A Very Nice Radical Simplification l Olympiad Mathematics l Easy & Tricky Solution

The answer is 1/2[sqrt(14)+sqrt(10)]. This is an example of a number theory adjacent radical simplification. One that requires knowing what a semiprime really is. I shall find similar and use that in order to *become* a mathematician!!!

Brilliant solution!👍👍👍

Есть более понятное и лёгкое решение.Могу научить блогера.

Observing that sqrt35 = sqrt7*sqrt5 = 2*sqrt(7/2)*sqrt(5/2). Then seeing that 6 = 12/2 = [sqrt(7/2)]^2 + [sqrt(5/2)]^2 = 7/2 + 5/2 = 12/2 = 6.
Thus sqrt(6 + sqrt35) = sqrt[7/2 + 5/2 + sqrt7*sqrt5] = sqrt{[sqrt(7/2)]^2 + [sqrt(5/2)]^2 + 2*sqrt(7/2)*sqrt(5/2)} = sqrt{[sqrt(7/2) + sqrt(5/2)]^2} = sqrt(7/2) + sqrt(5/2).

Mas o menos como cortarte un brazo para que no te duela un dedo.

Na década de 80, eu me deparava com esse tipo de questão em provas militares, não sabia resolver. Eu não tinha onde pesquisar , hoje, encontramos fácil na internet soluções de questões difíceis.
A Internet é um prato cheio de conhecimento para quem quer aprender.

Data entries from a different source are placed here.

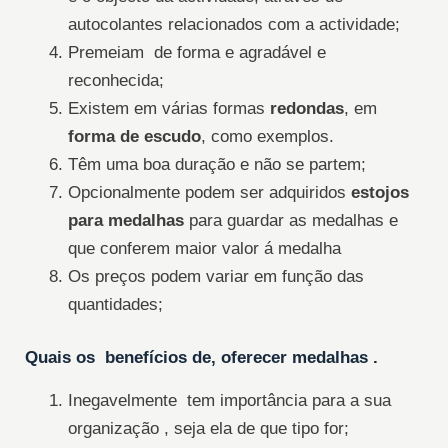
autocolantes relacionados com a actividade;
Premeiam de forma e agradável e
reconhecida;
Existem em várias formas
redondas
, em
forma de escudo
, como exemplos.
Têm uma boa duração e não se partem;
Opcionalmente podem ser adquiridos
estojos
para medalhas
para guardar as medalhas e
que conferem maior valor á medalha
Os preços podem variar em função das
quantidades;
Quais os benefícios de, oferecer medalhas .
Inegavelmente tem importância para a sua
organização , seja ela de que tipo for;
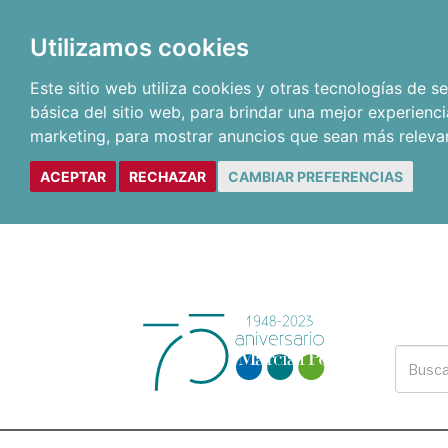
Utilizamos cookies
Este sitio web utiliza cookies y otras tecnologías de 
básica del sitio web
,
para brindar una mejor experienci
marketing
,
para mostrar anuncios que sean más releva
ACEPTAR
RECHAZAR
CAMBIAR PREFERENCIAS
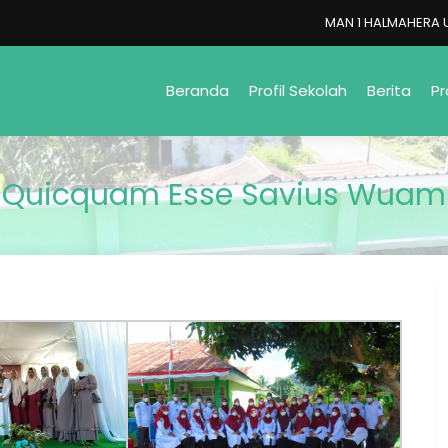
MAN 1 HALMAHERA UTAR
Beranda
Profil Sekolah
Berita
Pr
Quicquam Esse Savius Wuam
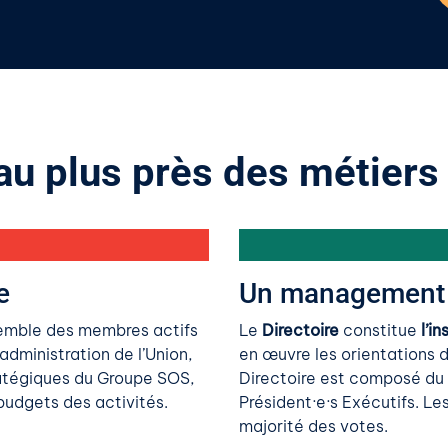
u plus près des métiers
e
Un management s
emble des membres actifs
Le
Directoire
constitue
l’i
’administration de l’Union,
en œuvre les orientations d
tratégiques du Groupe SOS,
Directoire est composé du 
budgets des activités.
Président·e·s Exécutifs. Les
majorité des votes.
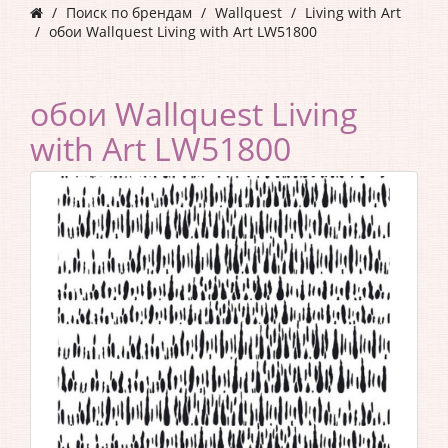
Поиск по брендам
Wallquest
Living with Art
обои Wallquest Living with Art LW51800
обои Wallquest Living
with Art LW51800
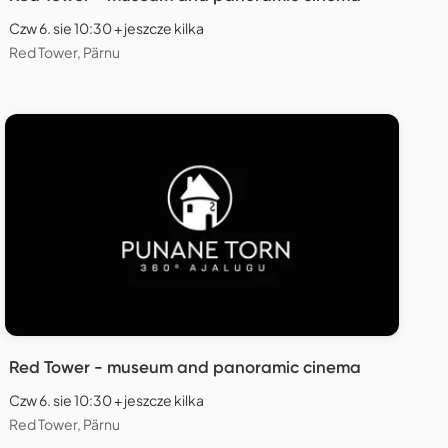
Czw 6. sie 10:30 + jeszcze kilka
Red Tower, Pärnu
Red Tower - museum and panoramic cinema
Czw 6. sie 10:30 + jeszcze kilka
Red Tower, Pärnu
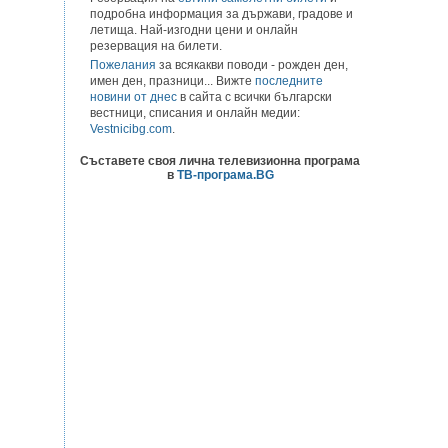
подробна информация за държави, градове и
летища. Най-изгодни цени и онлайн
резервация на билети.
Пожелания
за всякакви поводи - рожден ден,
имен ден, празници... Вижте
последните
новини от днес
в сайта с всички български
вестници, списания и онлайн медии:
Vestnicibg.com
.
Съставете своя лична телевизионна програма
в
ТВ-програма.BG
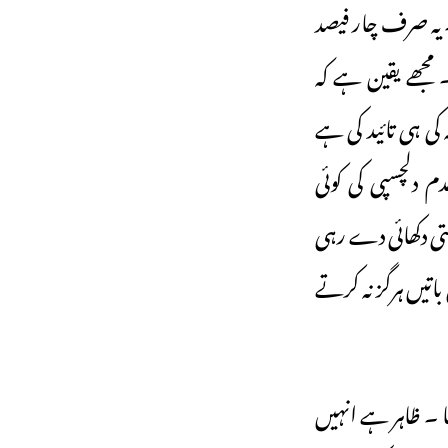
 فیصد کی کمی دیکھی گئی۔ یہ صرف چار فیصد
 مجھے یقین ہے کہ
 ہی تائید کی ہے
دلچسپی کی کوئی
تی دکھائی دے رہی
اتیں ہرگز نہ کرتے
 ۔ ظاہر ہے انہیں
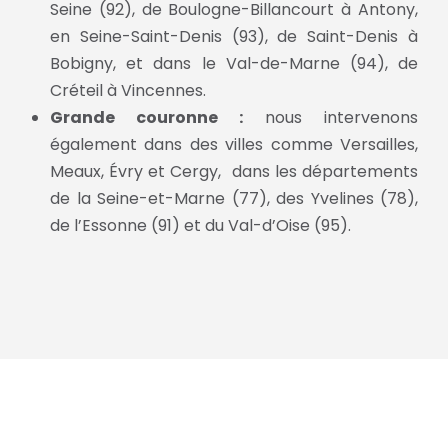
Seine (92), de Boulogne-Billancourt à Antony,
en Seine-Saint-Denis (93), de Saint-Denis à
Bobigny, et dans le Val-de-Marne (94), de
Créteil à Vincennes.
Grande couronne :
nous intervenons
également dans des villes comme Versailles,
Meaux, Évry et Cergy, dans les départements
de la Seine-et-Marne (77), des Yvelines (78),
de l’Essonne (91) et du Val-d’Oise (95).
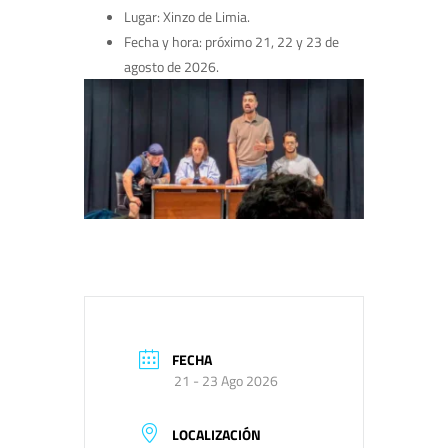
Lugar: Xinzo de Limia.
Fecha y hora: próximo 21, 22 y 23 de
agosto de 2026.
FECHA
21 - 23 Ago 2026
LOCALIZACIÓN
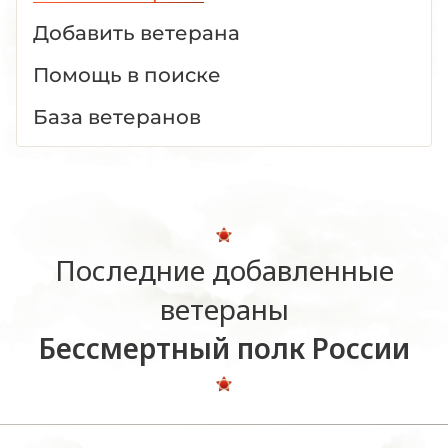
Добавить ветерана
Помощь в поиске
База ветеранов
Последние добавленные
ветераны
Бессмертный полк России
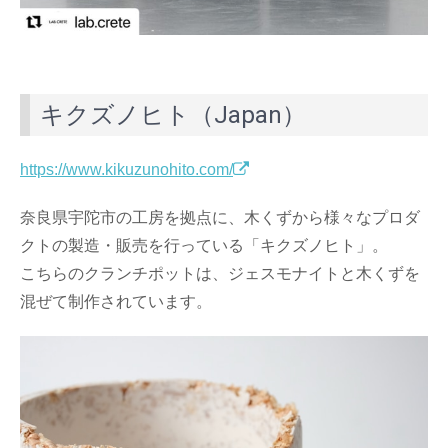
キクズノヒト（Japan）
https://www.kikuzunohito.com/
奈良県宇陀市の工房を拠点に、木くずから様々なプロダ
クトの製造・販売を行っている「キクズノヒト」。
こちらのクランチポットは、ジェスモナイトと木くずを
混ぜて制作されています。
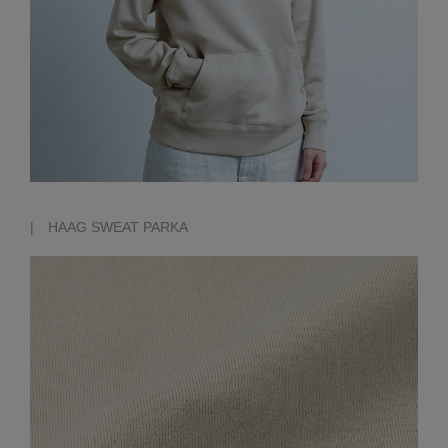
| HAAG SWEAT PARKA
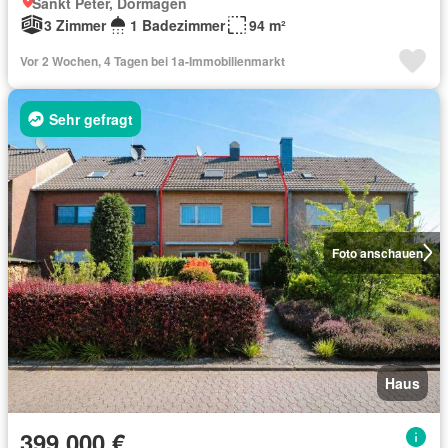
Sankt Peter, Dormagen
3 Zimmer
1 Badezimmer
94 m²
Vor 2 Wochen, 4 Tagen bei 1a-Immobilienmarkt
Sehr gefragt
Foto anschauen
Haus
399.000 €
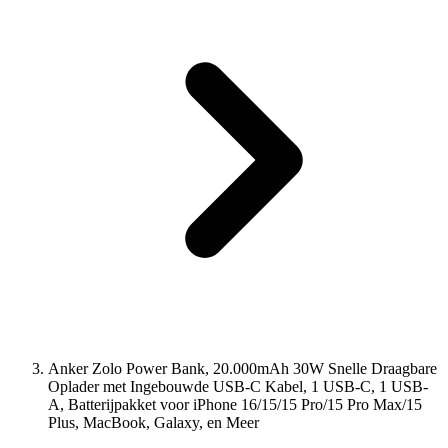
Anker Zolo Power Bank, 20.000mAh 30W Snelle Draagbare
Oplader met Ingebouwde USB-C Kabel, 1 USB-C, 1 USB-
A, Batterijpakket voor iPhone 16/15/15 Pro/15 Pro Max/15
Plus, MacBook, Galaxy, en Meer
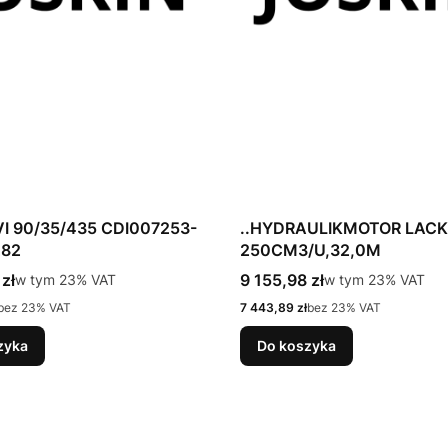
 VI 90/35/435 CDI007253-
..HYDRAULIKMOTOR LACK
282
250CM3/U,32,0M
tto
Cena brutto
zł
w tym %s VAT
9 155,98 zł
w tym %s VAT
w tym
23%
VAT
w tym
23%
VAT
Cena netto
bez 23% VAT
7 443,89 zł
bez 23% VAT
zyka
Do koszyka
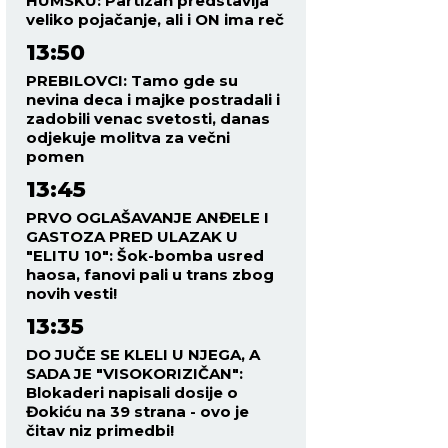
HUMSKU: Partizan predstavlja
veliko pojačanje, ali i ON ima reč
13:50
PREBILOVCI: Tamo gde su
nevina deca i majke postradali i
zadobili venac svetosti, danas
odjekuje molitva za večni
pomen
13:45
PRVO OGLAŠAVANJE ANĐELE I
GASTOZA PRED ULAZAK U
"ELITU 10": Šok-bomba usred
haosa, fanovi pali u trans zbog
novih vesti!
13:35
DO JUČE SE KLELI U NJEGA, A
SADA JE "VISOKORIZIČAN":
Blokaderi napisali dosije o
Đokiću na 39 strana - ovo je
čitav niz primedbi!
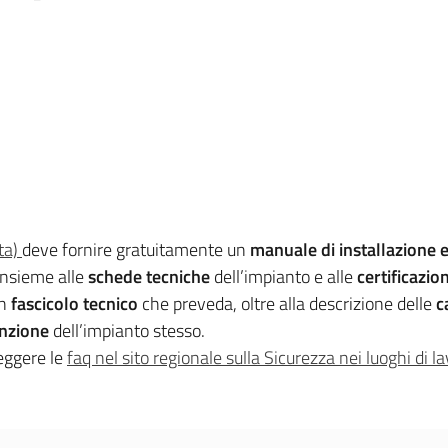
ta)
deve fornire gratuitamente un
manuale di installazione 
nsieme alle
schede tecniche
dell’impianto e alle
certificazion
un
fascicolo tecnico
che preveda, oltre alla descrizione delle
c
nzione
dell’impianto stesso.
eggere le
faq nel sito regionale sulla Sicurezza nei luoghi di la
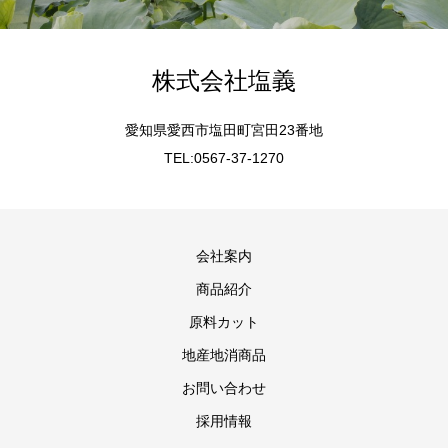
株式会社塩義
愛知県愛西市塩田町宮田23番地
TEL:0567-37-1270
会社案内
商品紹介
原料カット
地産地消商品
お問い合わせ
採用情報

Neat transformations, but they don't give anything because there are still two roots to calculate. So what's the point of all this?

Why are you using implication symbols (=>) between expressions? Each expression is exactly equal to the one before, so denote this with the equality symbol (=).

let sqrt(6+sqrt 35) = x, sqrt(6-sqrt35) = y, then xy=1, x^2 + y^2 = 12, (x+y)^2 =x^2+y^2 +2xy = 12 + 2 =14 , so x+y=sqrt14 (x, y>0)
so, y=sqrt14-x ....xy=x(sqrt14-x)=1 -->x^2-(sqrt14)x +1 =0 --> x=(sqrt14 +sqrt10)/2 ( x>0)

You have a notation error at 6:48 - the lower line should be SQRT(2) x SQRT(2), not SQRT (2 x 2).